The Zimbabwe government and its workers on January 29, 2020 partly resolved a long-standing wage dispute which had kept the two parties at loggerheads for the greater part of 2019. FILE PHOTO | ZINYANGE AUNTONY | AFP

What you need to know:

  • The two parties agreed on wage increases ranging between 133 percent and 172 percent.
  • There will also be a Cost of Living Adjustment based on the total package.
  • The floating of the currency resulted in the skyrocketing of prices of goods and services.

Harare,

The Zimbabwe government and its workers on Wednesday partly resolved a long-standing wage dispute which had kept the two parties at loggerheads for the greater part of 2019 when civil servants wanted their dues to be paid at the interbank rate.

The two parties agreed on wage increases ranging between 133 percent and 172 percent, putting the lowest paid worker on a salary of 2,500 Zimbabwe dollars (about 140 U.S. dollars) per month backdated to January 2020.

The highest paid civil servant represented by the unions will earn 4,631 dollars (about 260 U.S. dollars). There will also be a Cost of Living Adjustment based on the total package, also to be paid starting February and backdated to January, state-controlled media reported Thursday.

FALLEN CURRENCY

Civil servants have been arguing that the value of their salaries was eroded the moment the Reserve Bank of Zimbabwe decided that the local Zimbabwean dollar was no longer at par with the United States dollar in 2019.

The floating of the currency resulted in the skyrocketing of prices of goods and services as producers and service providers moved to retain value on their products.

The workers' representative body, the Apex Council, said however that the package agreed on Wednesday was a mere 31 percent of what they had tabled.

Since civil servants had received their January salaries, the workers will be paid the difference in four equal installments starting February until the end of April, when another salary review is expected, The Herald newspaper said.

PAY DEAL

It said the negotiators meeting under the National Joint Negotiating Council (NJNC) signed the agreement in the early hours of Wednesday.

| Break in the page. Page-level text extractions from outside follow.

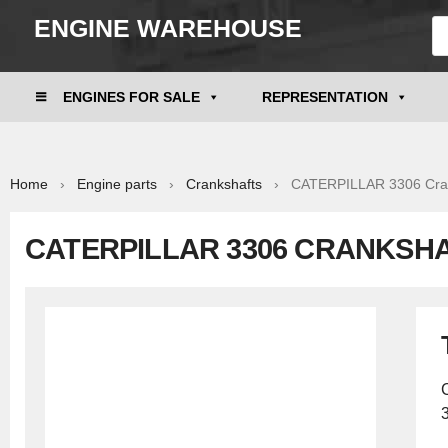
ENGINE WAREHOUSE
ENGINES FOR SALE
REPRESENTATION
Home
›
Engine parts
›
Crankshafts
› CATERPILLAR 3306 Cran
CATERPILLAR 3306 CRANKSHA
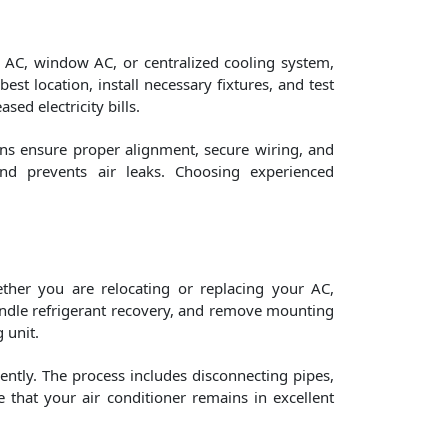
it AC, window AC, or centralized cooling system,
est location, install necessary fixtures, and test
ed electricity bills.
ans ensure proper alignment, secure wiring, and
and prevents air leaks. Choosing experienced
ther you are relocating or replacing your AC,
 handle refrigerant recovery, and remove mounting
 unit.
iently. The process includes disconnecting pipes,
e that your air conditioner remains in excellent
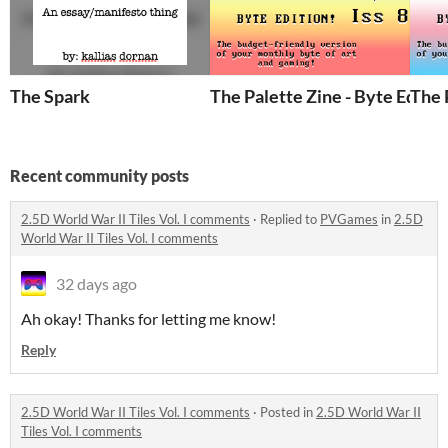
The Spark
The Palette Zine - Byte Editio
The 
Recent community posts
2.5D World War II Tiles Vol. I comments
·
Replied to
PVGames
in
2.5D
World War II Tiles Vol. I comments
32 days ago
Ah okay! Thanks for letting me know!
Reply
2.5D World War II Tiles Vol. I comments
·
Posted in
2.5D World War II
Tiles Vol. I comments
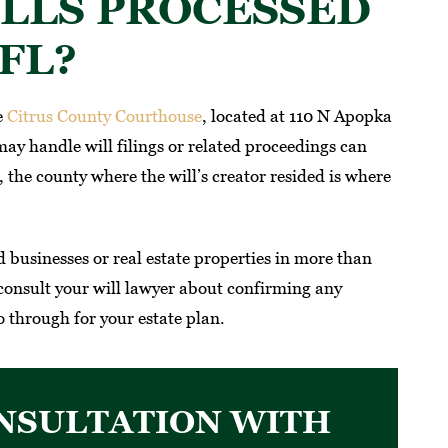
LLS PROCESSED
FL?
e
Citrus County Courthouse
, located at 110 N Apopka
ay handle will filings or related proceedings can
the county where the will’s creator resided is where
businesses or real estate properties in more than
consult your will lawyer about confirming any
 through for your estate plan.
NSULTATION WITH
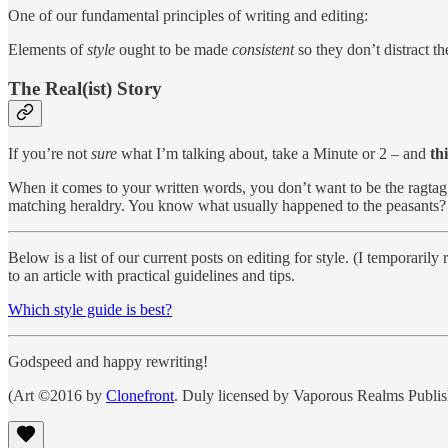
One of our fundamental principles of writing and editing:
Elements of
style
ought to be made
consistent
so they don’t distract th
The Real(ist) Story
If you’re not
sure
what I’m talking about, take a Minute or 2 – and
th
When it comes to your written words, you don’t want to be the ragtag b
matching heraldry. You know what usually happened to the peasants
Below is a list of our current posts on editing for style. (I temporar
to an article with practical guidelines and tips.
Which style guide is best?
Godspeed and happy rewriting!
(Art ©2016 by
Clonefront
. Duly licensed by Vaporous Realms Publi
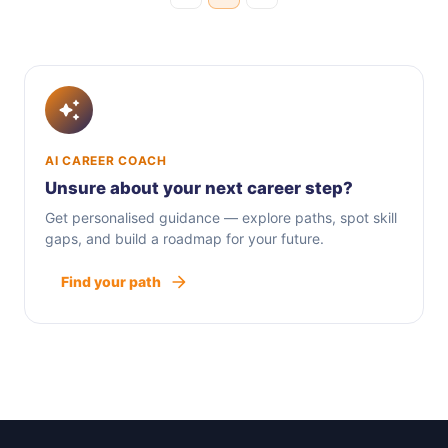
AI CAREER COACH
Unsure about your next career step?
Get personalised guidance — explore paths, spot skill
gaps, and build a roadmap for your future.
Find your path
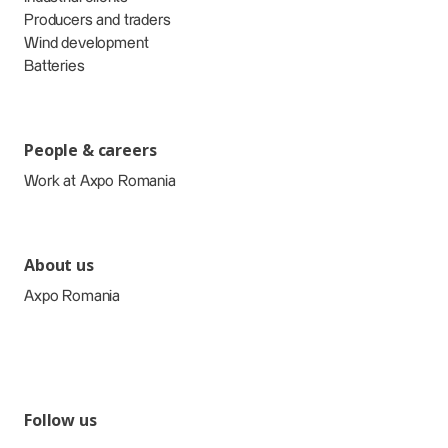
Producers and traders
Wind development
Batteries
People & careers
Work at Axpo Romania
About us
Axpo Romania
Follow us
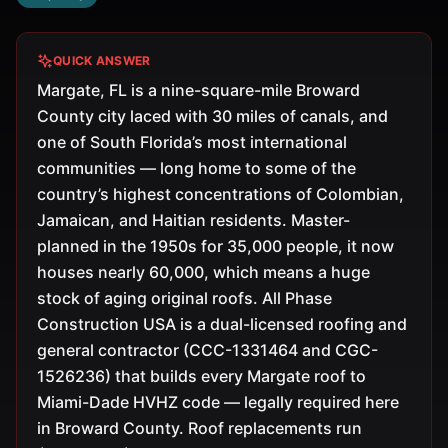
QUICK ANSWER
Margate, FL is a nine-square-mile Broward
County city laced with 30 miles of canals, and
one of South Florida’s most international
communities — long home to some of the
country’s highest concentrations of Colombian,
Jamaican, and Haitian residents. Master-
planned in the 1950s for 35,000 people, it now
houses nearly 60,000, which means a huge
stock of aging original roofs. All Phase
Construction USA is a dual-licensed roofing and
general contractor (CCC-1331464 and CGC-
1526236) that builds every Margate roof to
Miami-Dade HVHZ code — legally required here
in Broward County. Roof replacements run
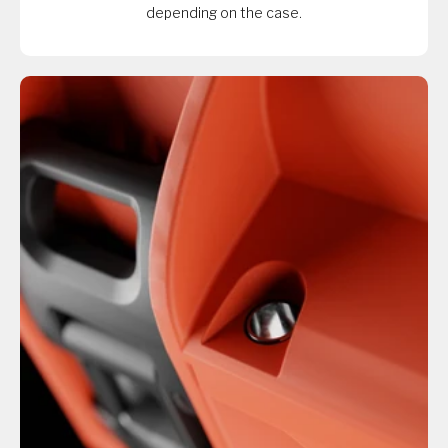
depending on the case.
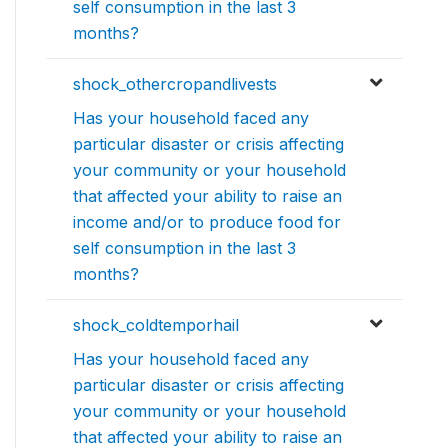
self consumption in the last 3
months?
shock_othercropandlivests
Has your household faced any
particular disaster or crisis affecting
your community or your household
that affected your ability to raise an
income and/or to produce food for
self consumption in the last 3
months?
shock_coldtemporhail
Has your household faced any
particular disaster or crisis affecting
your community or your household
that affected your ability to raise an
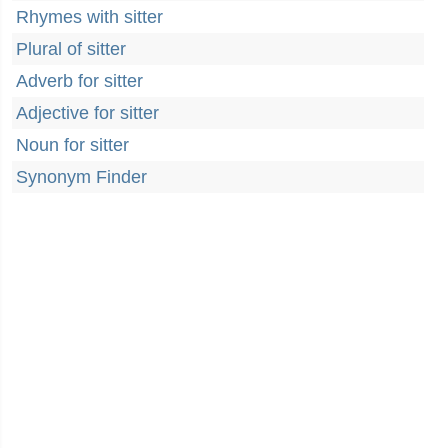
Rhymes with sitter
Plural of sitter
Adverb for sitter
Adjective for sitter
Noun for sitter
Synonym Finder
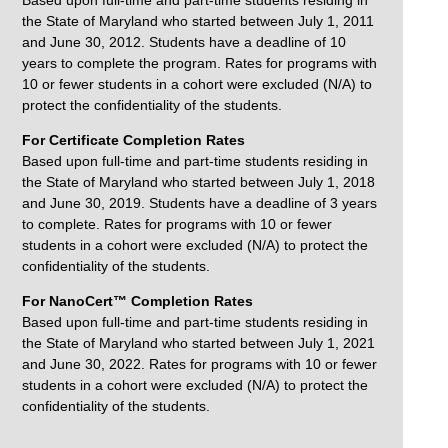
Based upon full-time and part-time students residing in
the State of Maryland who started between July 1, 2011
and June 30, 2012. Students have a deadline of 10
years to complete the program. Rates for programs with
10 or fewer students in a cohort were excluded (N/A) to
protect the confidentiality of the students.
For Certificate Completion Rates
Based upon full-time and part-time students residing in
the State of Maryland who started between July 1, 2018
and June 30, 2019. Students have a deadline of 3 years
to complete. Rates for programs with 10 or fewer
students in a cohort were excluded (N/A) to protect the
confidentiality of the students.
For NanoCert™ Completion Rates
Based upon full-time and part-time students residing in
the State of Maryland who started between July 1, 2021
and June 30, 2022. Rates for programs with 10 or fewer
students in a cohort were excluded (N/A) to protect the
confidentiality of the students.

Apex Council president Cecilia Alexander later said that the deal was a provisional agreement while negotiations continued. "We wish to advise our members that as NJNC we have reached a provisional agreement as we continue with negotiations," she said.

She said having taken note of the challenges being faced by members due to rising cost of living and the state of the economy, they had agreed to at least get something as a compromise for now while continuing with negotiations.

Alexander said they had pressured the government to pay the January shortfalls over three months after failing to agree on a once-off payment.